EXERCISE DETAILS - Count the lines in the records below that contain the string "chart", treating uppercase and lowercase letters as distinct. Give only the number.

THE INPUT -
[Start of Attachment]

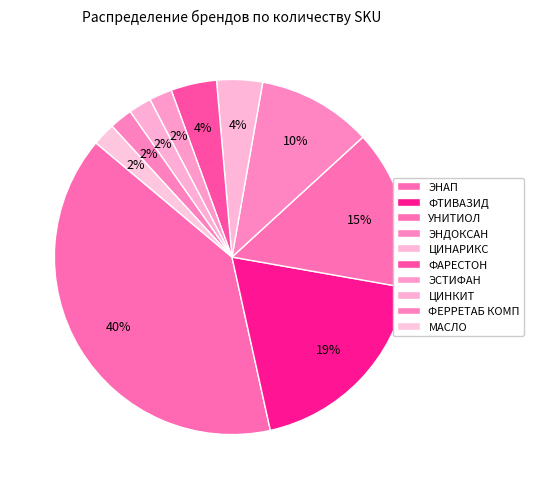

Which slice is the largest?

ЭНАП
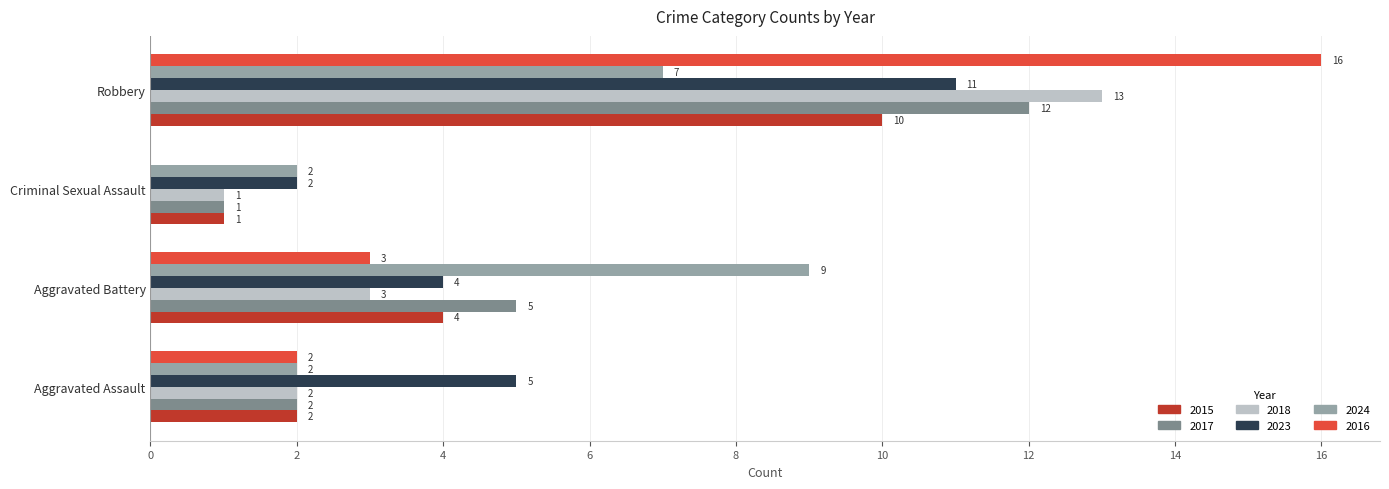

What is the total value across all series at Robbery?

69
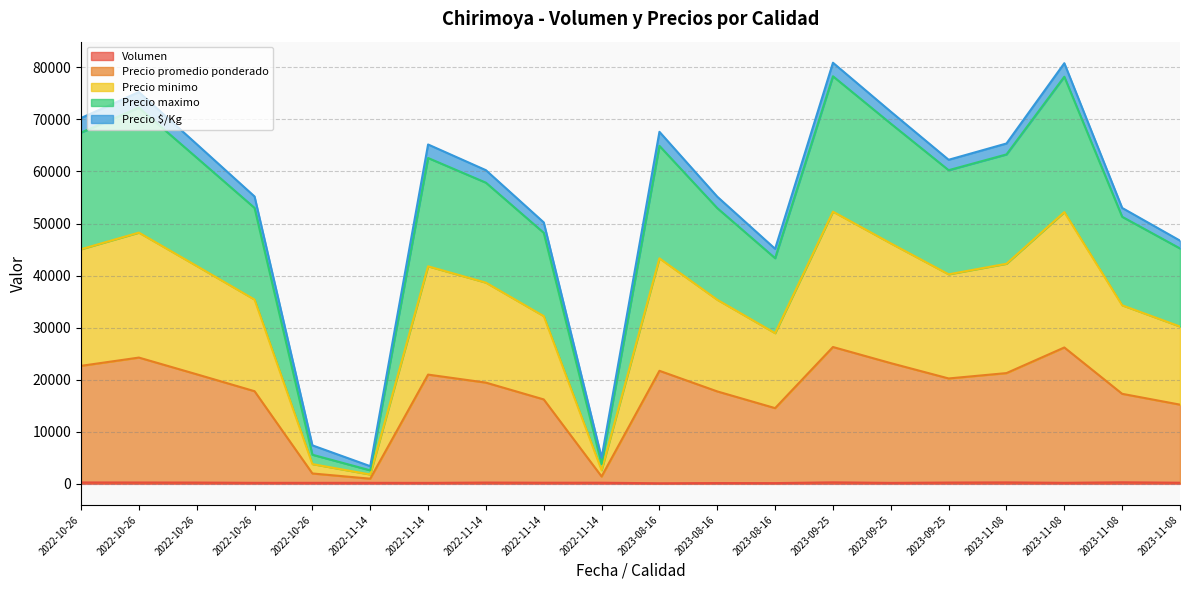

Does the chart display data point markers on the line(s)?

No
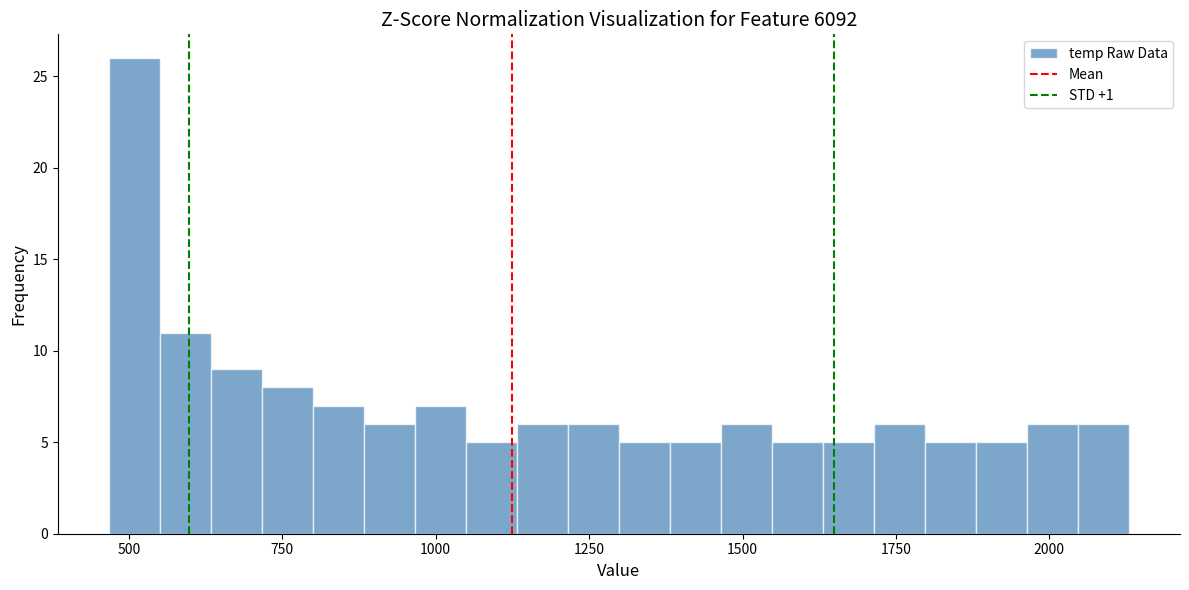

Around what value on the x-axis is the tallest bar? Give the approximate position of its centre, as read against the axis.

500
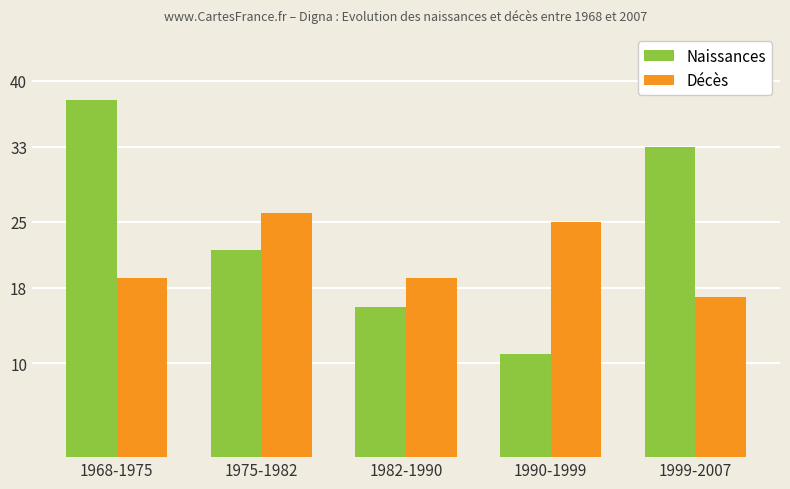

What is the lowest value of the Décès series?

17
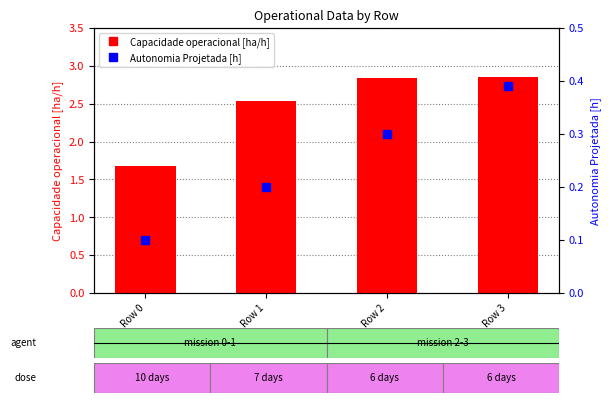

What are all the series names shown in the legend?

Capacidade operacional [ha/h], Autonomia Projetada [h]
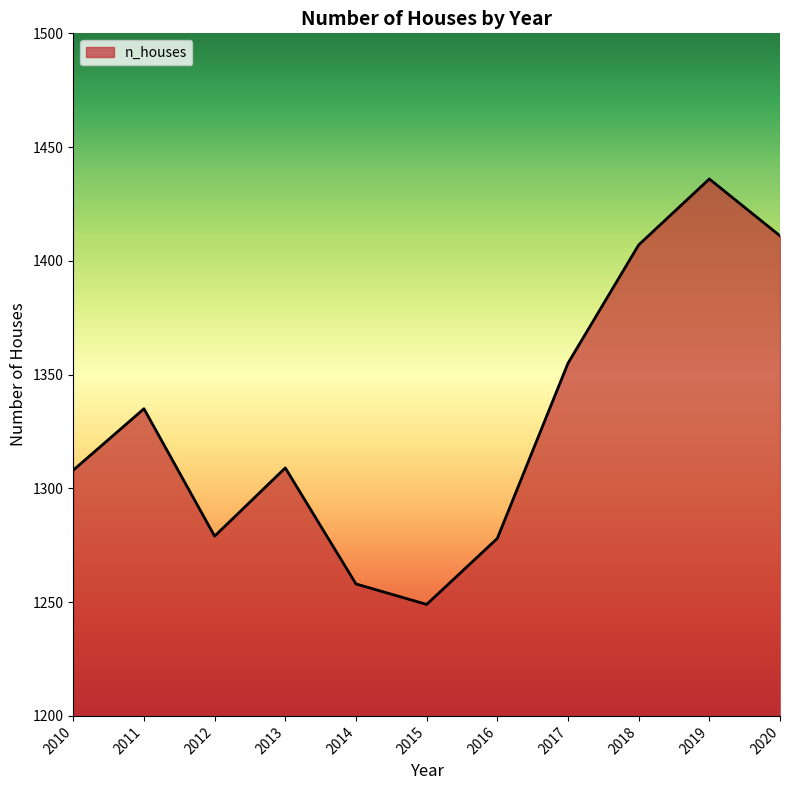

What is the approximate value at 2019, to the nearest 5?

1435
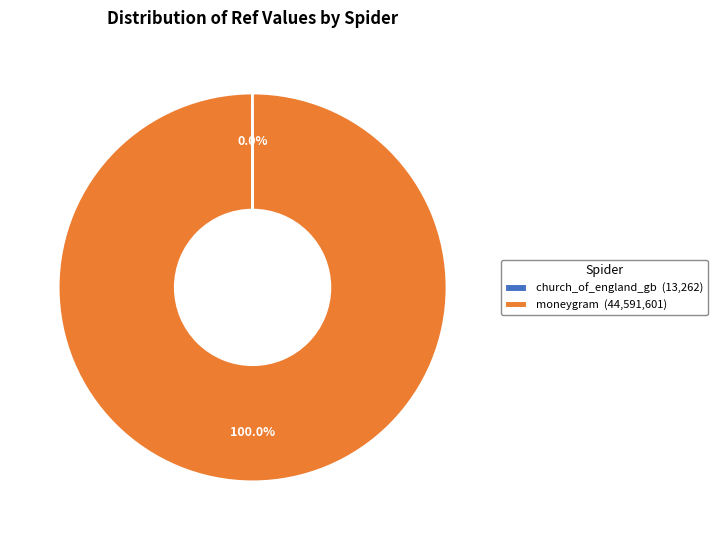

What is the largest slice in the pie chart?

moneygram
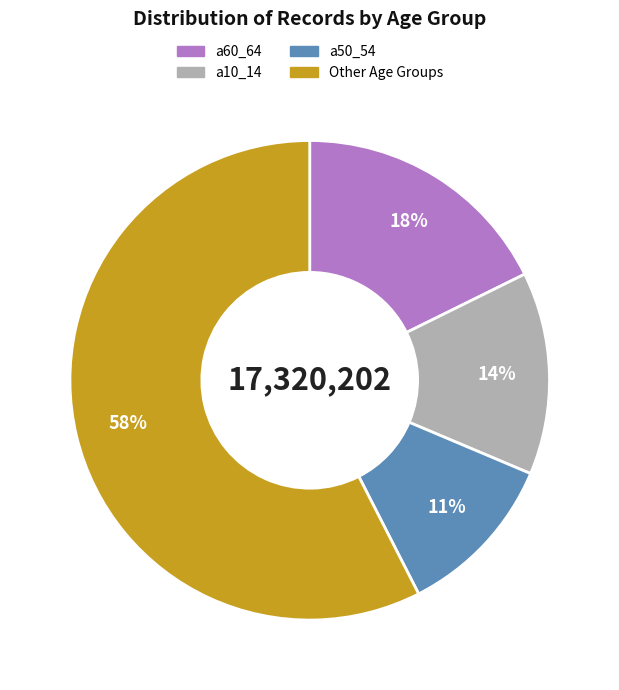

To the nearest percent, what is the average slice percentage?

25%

[End of Attachment]

SOLUTION FOR THIS EXERCISE - 2